ANCHORAGE :: ALASKA
When WWF polar bear expert Elisabeth Kruger was organizing a workshop to brainstorm new designs for polar bear tracking devices, she wanted to make sure the event generated the most interesting, unexpected, and—hopefully—groundbreaking designs possible. And she wanted facilitators who could get people thinking creatively. So Kruger reached out to global design firm IDEO with an invitation: Would their staff lead the process?
“They were so excited by the idea that they offered to donate their services,” Kruger says.
Reinvention of the tracking technology was long overdue. The collars currently used to track polar bears haven’t been significantly updated since the 1980s. The devices can only be used on adult females; males’ necks are so thick in proportion to their heads that the collars would easily slip off. And, due to factors such as the Arctic’s harsh conditions and the bears’ rough behavior, the collars frequently malfunction. The June 2016 workshop aimed to find something better.

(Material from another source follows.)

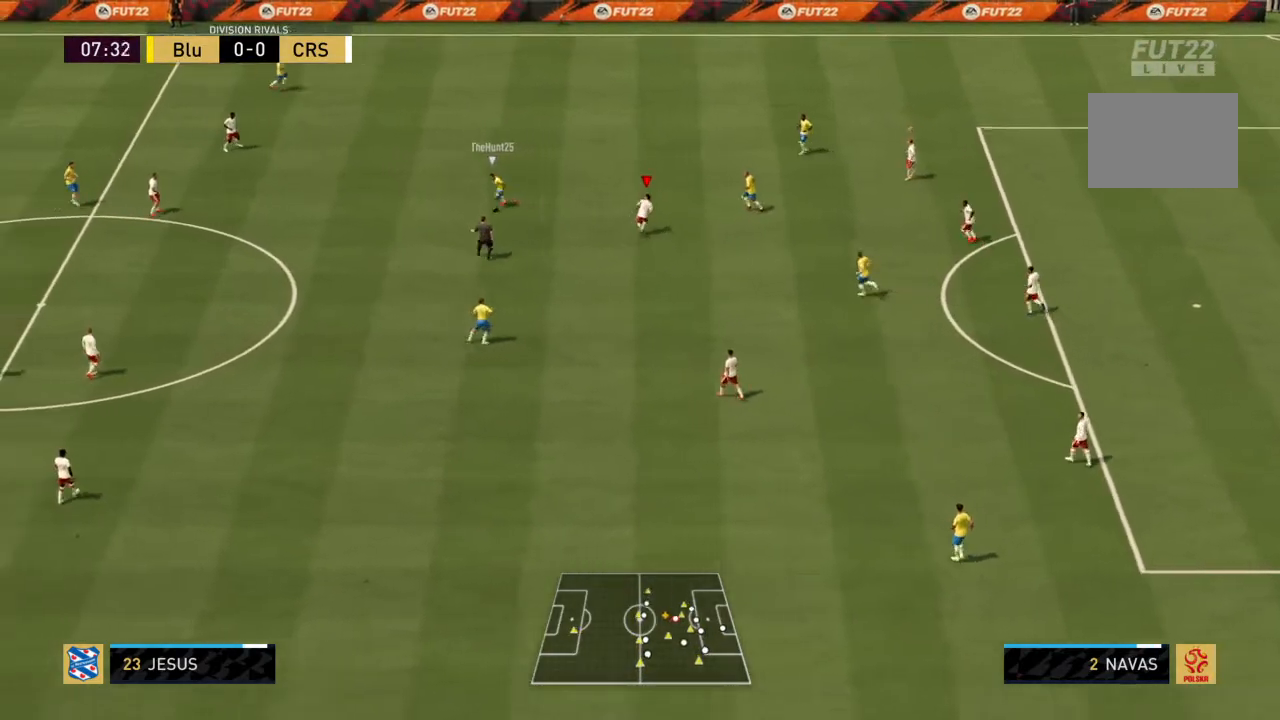
{"buttons": ["CROSS", "R2"], "left_stick": "down-left", "right_stick": "center", "events": [[67, "left_stick", "up-left"], [234, "left_stick", "down-left"], [367, "L1", "down"], [434, "CROSS", "down"], [501, "L1", "up"]]}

At the workshop, the IDEO facilitators handed out pipe cleaners, Legos, modeling clay, and miniature polar bear figurines. They told the participants—who ranged from biologists to zoo employees to Alaska Native stakeholders—to start creating, and served as design coaches throughout the process. Several battered-looking satellite collars lay scattered around the tables, serving as reminders of what to avoid this time around.
By the end of the day, the group had settled on ear tags as the best possibility—and four zoos had volunteered their captive polar bears as future test subjects. Now, Kruger says, many of the participants have joined a working group to keep the ear tag idea moving forward.
“People are really excited to create something new,” Kruger says, “rather than just trying to make do with what they have.”